Exercise instructions — Reproduce every line of the material below word for word, omitting the pictures.

Data —

______

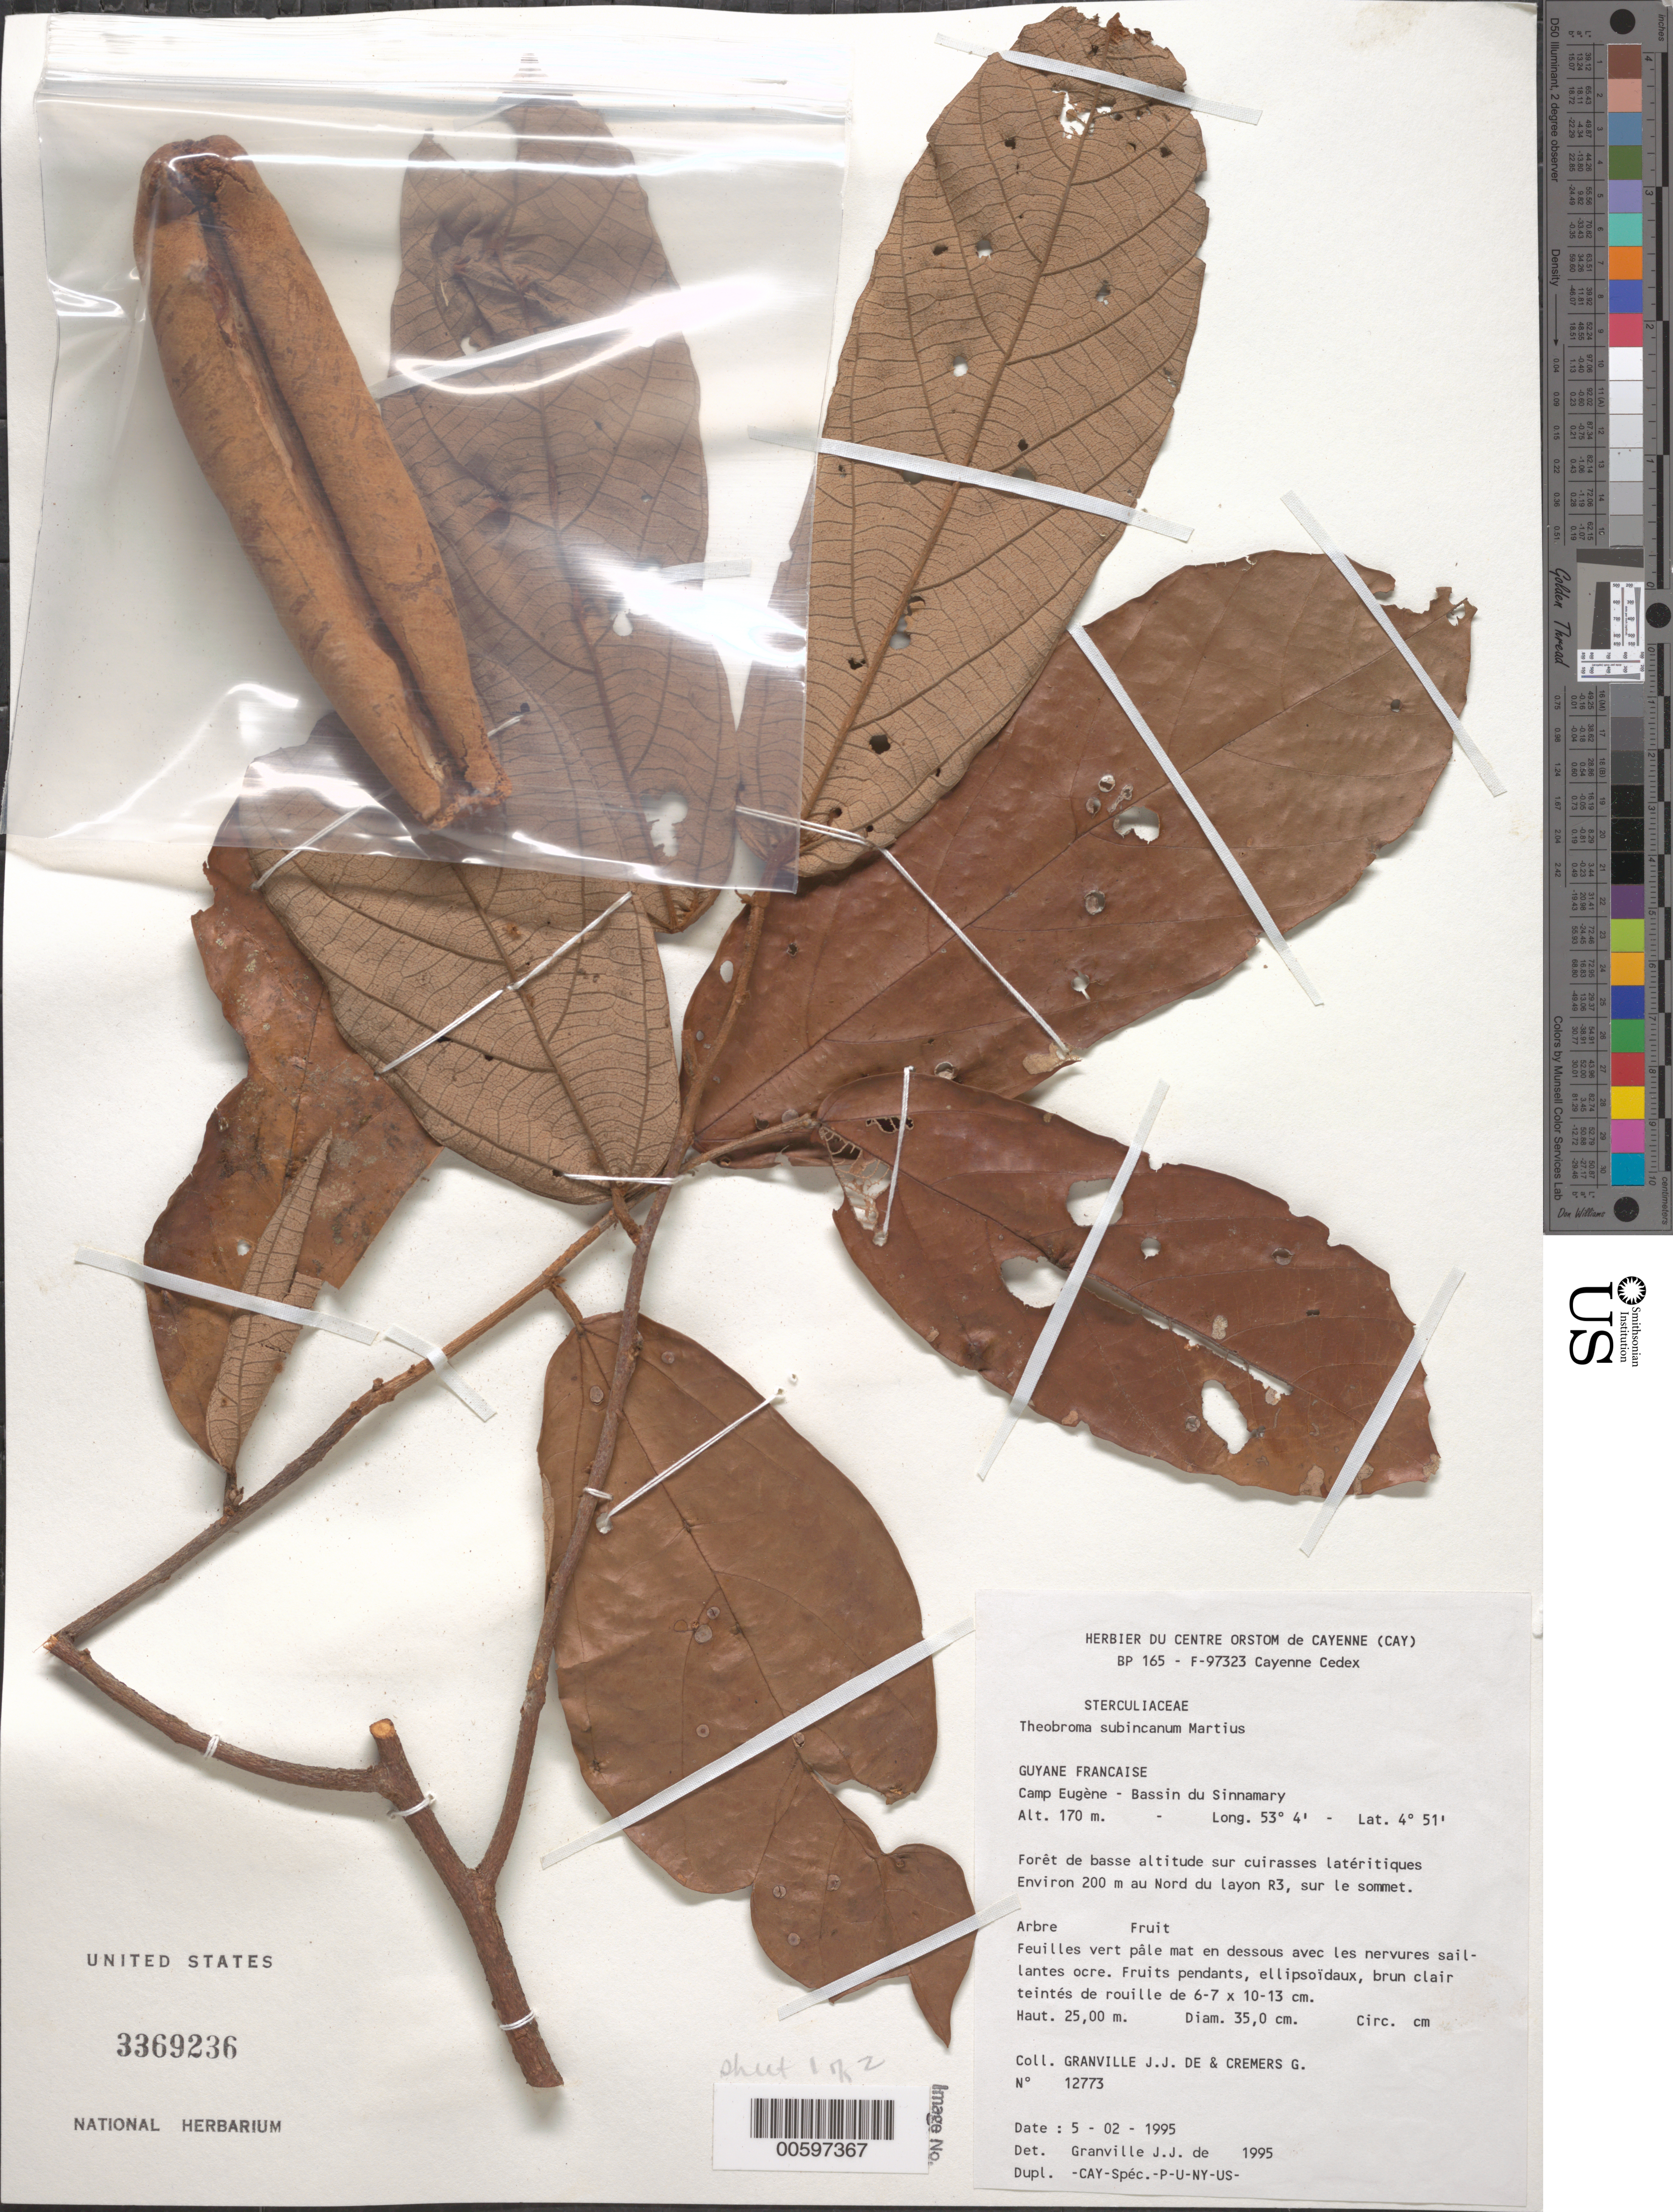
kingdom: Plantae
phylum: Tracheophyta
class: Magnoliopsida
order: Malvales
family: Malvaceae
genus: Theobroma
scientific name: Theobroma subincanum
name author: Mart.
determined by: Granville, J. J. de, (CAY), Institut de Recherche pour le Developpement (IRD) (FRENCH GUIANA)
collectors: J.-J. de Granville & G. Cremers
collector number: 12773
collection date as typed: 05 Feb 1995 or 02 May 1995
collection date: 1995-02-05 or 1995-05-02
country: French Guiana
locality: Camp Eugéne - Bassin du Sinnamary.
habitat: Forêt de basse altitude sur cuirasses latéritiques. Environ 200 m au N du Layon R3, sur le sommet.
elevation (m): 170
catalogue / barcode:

______

Solution for this exercise —
kingdom: Plantae
phylum: Tracheophyta
class: Magnoliopsida
order: Malvales
family: Malvaceae
genus: Theobroma
scientific name: Theobroma subincanum
name author: Mart.
determined by: Granville, J. J. de, (CAY), Institut de Recherche pour le Developpement (IRD) (FRENCH GUIANA)
collectors: J.-J. de Granville & G. Cremers
collector number: 12773
collection date as typed: 05 Feb 1995 or 02 May 1995
collection date: 1995-02-05 or 1995-05-02
country: French Guiana
locality: Camp Eugéne - Bassin du Sinnamary.
habitat: Forêt de basse altitude sur cuirasses latéritiques. Environ 200 m au N du Layon R3, sur le sommet.
elevation (m): 170
catalogue / barcode:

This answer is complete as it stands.